Just wondering if anybody has uploaded a video of the new Virgin Tivo box interface anywhere at all? Would like to see it in action in video form after only having still images to look at for the past few months.

Thanks


----------



## big_dirk (Feb 17, 2006)

I did one earlier, not the most exciting but it's still TiVo goodness!


----------



## OzSat (Feb 15, 2001)

Not like that - like this:


----------



## VirginMediaPhil (Nov 27, 2009)

big_dirk said:


> I did one earlier, not the most exciting but it's still TiVo goodness!


Ah, thanks for that! Cheers!   Slightly baffled by the way 'Apps & Games' has a sub-menu of just 'Apps & Games', why not just make it a direct link? Anyhoo, it has just made me more excited at the prospect of getting this, if only to get rid of the ghastly EPG I've had to put up with for 9 years this Autumn!

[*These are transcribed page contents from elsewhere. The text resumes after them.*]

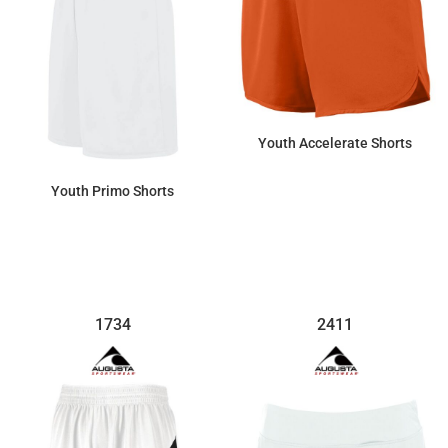
Youth Accelerate Shorts
Youth Primo Shorts
$27.03
$17.48
1734
2411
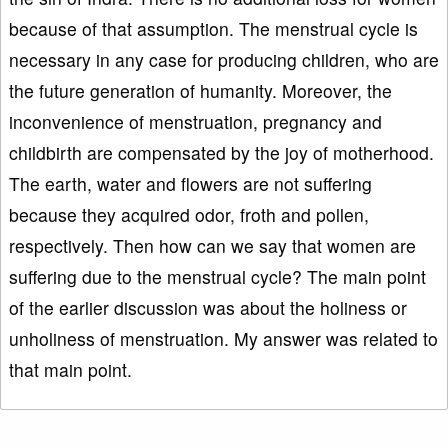
because of that assumption. The menstrual cycle is
necessary in any case for producing children, who are
the future generation of humanity. Moreover, the
inconvenience of menstruation, pregnancy and
childbirth are compensated by the joy of motherhood.
The earth, water and flowers are not suffering
because they acquired odor, froth and pollen,
respectively. Then how can we say that women are
suffering due to the menstrual cycle? The main point
of the earlier discussion was about the holiness or
unholiness of menstruation. My answer was related to
that main point.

Edit: Also, why does the Discovery bar have seemingly made-up logos for Jeremy Kyle and Teletubbies? Why not use the real ones? How strange.


----------



## big_dirk (Feb 17, 2006)

VirginMediaPhil said:


> Ah, thanks for that! Cheers!   Slightly baffled by the way 'Apps & Games' has a sub-menu of just 'Apps & Games', why not just make it a direct link? Anyhoo, it has just made me more excited at the prospect of getting this, if only to get rid of the ghastly EPG I've had to put up with for 9 years this Autumn!
> 
> Edit: Also, why does the Discovery bar have seemingly made-up logos for Jeremy Kyle and Teletubbies? Why not use the real ones? How strange.


yes I wondered that too, to me, it has a feel of not being quite finished.

I didn't know they weren't the real logos for the shows on the top bar, bit odd if they're not I'd agree?! Presumably they just got a select few designs made for some popular programs.

One disappointment to me is the speed of the navigation, it doesn't give a great feeling of speed this box i'm afraid


----------